(Extracted information)

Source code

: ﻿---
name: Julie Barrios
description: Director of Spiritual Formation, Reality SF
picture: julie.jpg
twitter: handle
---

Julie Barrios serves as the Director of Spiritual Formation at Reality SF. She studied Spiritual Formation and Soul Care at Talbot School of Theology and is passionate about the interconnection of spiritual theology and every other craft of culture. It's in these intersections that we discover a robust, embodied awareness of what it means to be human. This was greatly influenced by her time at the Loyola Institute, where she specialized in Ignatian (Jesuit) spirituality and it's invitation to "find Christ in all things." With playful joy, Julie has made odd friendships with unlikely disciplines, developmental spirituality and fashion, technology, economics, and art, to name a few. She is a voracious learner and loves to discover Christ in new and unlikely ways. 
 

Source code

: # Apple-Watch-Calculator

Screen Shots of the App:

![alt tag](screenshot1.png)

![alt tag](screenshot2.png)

(End Extracted information)
(Extracted information)

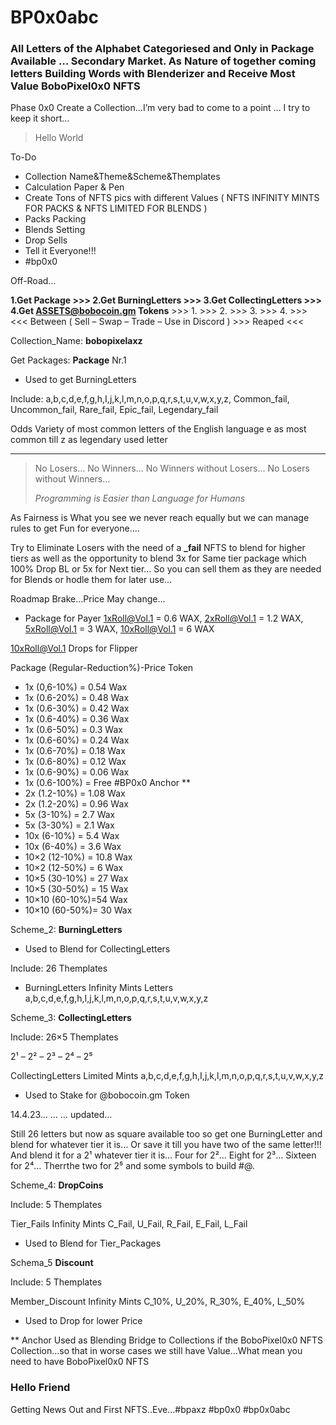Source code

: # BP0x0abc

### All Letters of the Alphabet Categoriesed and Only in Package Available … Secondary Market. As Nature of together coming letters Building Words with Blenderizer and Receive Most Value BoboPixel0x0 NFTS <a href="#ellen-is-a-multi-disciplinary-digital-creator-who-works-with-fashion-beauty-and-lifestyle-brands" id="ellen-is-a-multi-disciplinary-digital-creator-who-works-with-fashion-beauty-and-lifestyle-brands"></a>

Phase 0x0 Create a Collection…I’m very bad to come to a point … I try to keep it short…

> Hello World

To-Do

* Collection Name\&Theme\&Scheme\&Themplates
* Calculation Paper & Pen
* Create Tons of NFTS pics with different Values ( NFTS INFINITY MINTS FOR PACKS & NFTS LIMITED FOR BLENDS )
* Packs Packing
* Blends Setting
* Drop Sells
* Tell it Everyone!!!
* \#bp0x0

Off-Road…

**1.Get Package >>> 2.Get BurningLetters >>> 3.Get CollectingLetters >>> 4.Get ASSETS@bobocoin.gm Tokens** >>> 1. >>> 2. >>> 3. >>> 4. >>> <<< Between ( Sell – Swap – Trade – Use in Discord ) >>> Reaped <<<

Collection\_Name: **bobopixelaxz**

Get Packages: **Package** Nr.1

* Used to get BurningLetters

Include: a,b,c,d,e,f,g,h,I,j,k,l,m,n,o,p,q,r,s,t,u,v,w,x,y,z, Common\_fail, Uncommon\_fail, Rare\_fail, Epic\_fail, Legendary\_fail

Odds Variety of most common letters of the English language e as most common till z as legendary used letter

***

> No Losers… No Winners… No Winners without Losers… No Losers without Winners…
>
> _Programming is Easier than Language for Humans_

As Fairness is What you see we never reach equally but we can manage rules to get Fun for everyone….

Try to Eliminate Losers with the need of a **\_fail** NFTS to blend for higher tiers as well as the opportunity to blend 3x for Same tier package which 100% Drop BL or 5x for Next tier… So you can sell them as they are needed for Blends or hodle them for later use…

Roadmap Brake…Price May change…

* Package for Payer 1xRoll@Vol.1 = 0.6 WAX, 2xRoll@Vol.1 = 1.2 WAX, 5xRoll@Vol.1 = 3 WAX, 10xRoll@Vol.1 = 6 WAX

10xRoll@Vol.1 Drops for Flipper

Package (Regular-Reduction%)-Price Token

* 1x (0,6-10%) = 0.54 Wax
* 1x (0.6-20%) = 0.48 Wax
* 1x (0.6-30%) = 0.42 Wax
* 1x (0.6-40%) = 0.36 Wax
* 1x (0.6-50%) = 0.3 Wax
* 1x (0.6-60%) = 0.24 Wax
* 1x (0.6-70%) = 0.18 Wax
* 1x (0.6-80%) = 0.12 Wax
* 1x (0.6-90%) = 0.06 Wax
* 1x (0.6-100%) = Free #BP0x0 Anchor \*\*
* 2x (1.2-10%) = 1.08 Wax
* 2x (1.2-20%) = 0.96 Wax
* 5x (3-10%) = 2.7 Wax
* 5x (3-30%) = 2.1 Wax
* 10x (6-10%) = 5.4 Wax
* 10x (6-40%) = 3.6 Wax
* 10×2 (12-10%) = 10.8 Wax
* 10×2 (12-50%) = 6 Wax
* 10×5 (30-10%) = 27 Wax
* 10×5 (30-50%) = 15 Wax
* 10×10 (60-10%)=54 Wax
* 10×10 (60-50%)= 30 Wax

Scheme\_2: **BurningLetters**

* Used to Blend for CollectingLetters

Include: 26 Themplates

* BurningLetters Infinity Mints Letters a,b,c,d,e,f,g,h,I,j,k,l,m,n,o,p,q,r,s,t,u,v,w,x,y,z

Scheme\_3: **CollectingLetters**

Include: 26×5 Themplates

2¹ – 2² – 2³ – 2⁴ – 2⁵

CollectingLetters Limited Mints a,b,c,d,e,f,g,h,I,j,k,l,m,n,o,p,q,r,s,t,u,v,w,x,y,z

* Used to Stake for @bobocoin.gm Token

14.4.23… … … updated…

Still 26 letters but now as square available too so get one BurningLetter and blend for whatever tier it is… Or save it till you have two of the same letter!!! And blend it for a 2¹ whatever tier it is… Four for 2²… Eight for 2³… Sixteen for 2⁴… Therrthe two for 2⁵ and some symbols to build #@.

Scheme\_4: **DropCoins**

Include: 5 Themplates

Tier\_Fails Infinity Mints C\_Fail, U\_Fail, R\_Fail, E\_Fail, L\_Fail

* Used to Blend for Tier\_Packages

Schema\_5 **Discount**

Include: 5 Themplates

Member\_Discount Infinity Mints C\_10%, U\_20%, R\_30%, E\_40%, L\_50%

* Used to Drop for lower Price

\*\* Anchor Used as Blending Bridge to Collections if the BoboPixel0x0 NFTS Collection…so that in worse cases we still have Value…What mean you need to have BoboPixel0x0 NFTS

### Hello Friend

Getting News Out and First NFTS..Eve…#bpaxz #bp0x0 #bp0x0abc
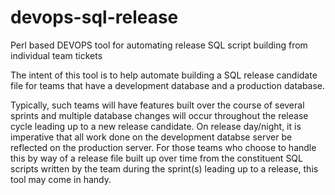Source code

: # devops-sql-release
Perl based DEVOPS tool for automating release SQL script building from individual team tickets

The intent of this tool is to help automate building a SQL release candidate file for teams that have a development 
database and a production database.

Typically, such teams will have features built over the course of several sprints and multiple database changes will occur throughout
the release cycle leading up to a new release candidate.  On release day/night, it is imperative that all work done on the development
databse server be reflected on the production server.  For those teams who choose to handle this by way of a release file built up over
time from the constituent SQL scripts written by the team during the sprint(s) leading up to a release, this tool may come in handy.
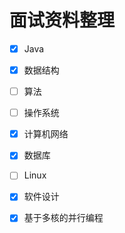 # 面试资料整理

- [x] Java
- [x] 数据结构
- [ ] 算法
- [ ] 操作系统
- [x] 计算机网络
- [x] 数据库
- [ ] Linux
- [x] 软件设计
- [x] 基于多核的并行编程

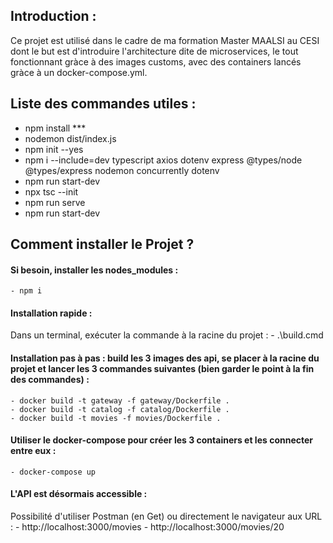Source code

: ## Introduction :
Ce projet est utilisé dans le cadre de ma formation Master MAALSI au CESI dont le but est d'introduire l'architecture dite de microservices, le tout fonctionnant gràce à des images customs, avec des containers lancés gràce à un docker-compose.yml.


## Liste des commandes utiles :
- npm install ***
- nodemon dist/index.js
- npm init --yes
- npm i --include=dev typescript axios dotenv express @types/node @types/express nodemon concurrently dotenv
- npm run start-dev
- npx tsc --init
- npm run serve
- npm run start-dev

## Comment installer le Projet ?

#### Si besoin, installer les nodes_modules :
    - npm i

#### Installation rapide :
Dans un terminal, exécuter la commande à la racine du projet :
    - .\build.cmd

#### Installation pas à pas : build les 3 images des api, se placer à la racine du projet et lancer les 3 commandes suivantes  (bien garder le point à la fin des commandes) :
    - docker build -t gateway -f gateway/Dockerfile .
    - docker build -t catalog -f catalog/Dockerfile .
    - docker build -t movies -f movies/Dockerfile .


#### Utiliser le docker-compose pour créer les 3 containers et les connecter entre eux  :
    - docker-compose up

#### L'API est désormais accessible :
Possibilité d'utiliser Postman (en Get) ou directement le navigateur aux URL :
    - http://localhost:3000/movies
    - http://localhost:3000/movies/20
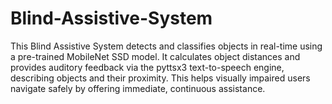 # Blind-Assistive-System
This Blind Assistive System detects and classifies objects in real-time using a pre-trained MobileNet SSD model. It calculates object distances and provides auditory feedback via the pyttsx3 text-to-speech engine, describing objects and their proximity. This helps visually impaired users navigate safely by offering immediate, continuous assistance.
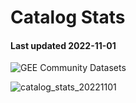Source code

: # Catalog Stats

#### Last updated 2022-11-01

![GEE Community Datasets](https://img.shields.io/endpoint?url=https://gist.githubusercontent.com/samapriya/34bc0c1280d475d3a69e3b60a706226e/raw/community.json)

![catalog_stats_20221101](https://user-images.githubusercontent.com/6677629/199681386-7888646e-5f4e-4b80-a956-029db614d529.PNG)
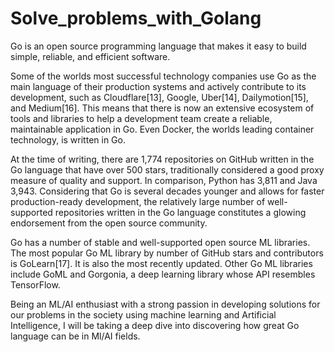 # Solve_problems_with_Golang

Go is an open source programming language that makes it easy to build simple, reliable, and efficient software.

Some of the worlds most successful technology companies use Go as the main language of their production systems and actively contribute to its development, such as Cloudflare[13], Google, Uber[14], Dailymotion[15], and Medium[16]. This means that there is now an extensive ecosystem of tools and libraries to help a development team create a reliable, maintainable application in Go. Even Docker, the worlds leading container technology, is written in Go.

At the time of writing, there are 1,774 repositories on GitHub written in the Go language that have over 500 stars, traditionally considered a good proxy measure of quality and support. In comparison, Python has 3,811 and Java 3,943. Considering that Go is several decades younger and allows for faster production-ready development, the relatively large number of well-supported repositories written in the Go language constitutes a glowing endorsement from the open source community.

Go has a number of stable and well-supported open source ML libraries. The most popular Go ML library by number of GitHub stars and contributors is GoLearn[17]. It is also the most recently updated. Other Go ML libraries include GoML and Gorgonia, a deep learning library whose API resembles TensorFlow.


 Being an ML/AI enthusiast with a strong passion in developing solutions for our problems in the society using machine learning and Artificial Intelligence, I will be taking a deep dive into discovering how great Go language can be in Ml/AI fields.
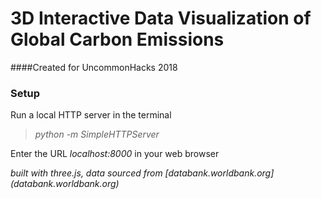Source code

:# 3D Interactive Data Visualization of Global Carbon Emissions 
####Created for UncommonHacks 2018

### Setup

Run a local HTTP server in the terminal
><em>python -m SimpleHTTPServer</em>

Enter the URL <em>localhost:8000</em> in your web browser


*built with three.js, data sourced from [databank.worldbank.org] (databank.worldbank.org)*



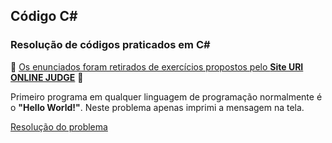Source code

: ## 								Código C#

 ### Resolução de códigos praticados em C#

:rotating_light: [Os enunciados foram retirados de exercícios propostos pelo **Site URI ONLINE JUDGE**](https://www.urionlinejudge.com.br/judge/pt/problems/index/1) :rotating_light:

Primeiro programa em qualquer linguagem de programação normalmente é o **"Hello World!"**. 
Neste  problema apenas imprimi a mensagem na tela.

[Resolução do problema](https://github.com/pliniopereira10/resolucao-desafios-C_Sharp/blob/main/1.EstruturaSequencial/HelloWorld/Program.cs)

(End Extracted information)
(Extracted information)

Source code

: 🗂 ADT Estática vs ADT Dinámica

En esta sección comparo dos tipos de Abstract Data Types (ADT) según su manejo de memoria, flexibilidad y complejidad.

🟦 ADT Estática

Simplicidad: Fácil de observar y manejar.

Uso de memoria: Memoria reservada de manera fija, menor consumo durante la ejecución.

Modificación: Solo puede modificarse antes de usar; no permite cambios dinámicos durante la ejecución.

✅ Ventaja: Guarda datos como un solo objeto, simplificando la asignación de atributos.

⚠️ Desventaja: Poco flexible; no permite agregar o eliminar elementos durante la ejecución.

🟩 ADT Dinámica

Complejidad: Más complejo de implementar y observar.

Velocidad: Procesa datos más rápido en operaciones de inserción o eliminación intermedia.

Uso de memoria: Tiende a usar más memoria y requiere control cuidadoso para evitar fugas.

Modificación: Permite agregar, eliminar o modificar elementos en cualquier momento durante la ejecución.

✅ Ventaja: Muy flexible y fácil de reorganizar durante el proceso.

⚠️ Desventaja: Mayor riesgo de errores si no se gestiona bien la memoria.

(End Extracted information)

Problem statement -> Retype exactly the lines above, from the one with "(3-30%) = 2.1 Wax" through the one with "Scheme\_2: **BurningLetters**", inclusive.

Expected answer ->
* 5x (3-30%) = 2.1 Wax
* 10x (6-10%) = 5.4 Wax
* 10x (6-40%) = 3.6 Wax
* 10×2 (12-10%) = 10.8 Wax
* 10×2 (12-50%) = 6 Wax
* 10×5 (30-10%) = 27 Wax
* 10×5 (30-50%) = 15 Wax
* 10×10 (60-10%)=54 Wax
* 10×10 (60-50%)= 30 Wax

Scheme\_2: **BurningLetters**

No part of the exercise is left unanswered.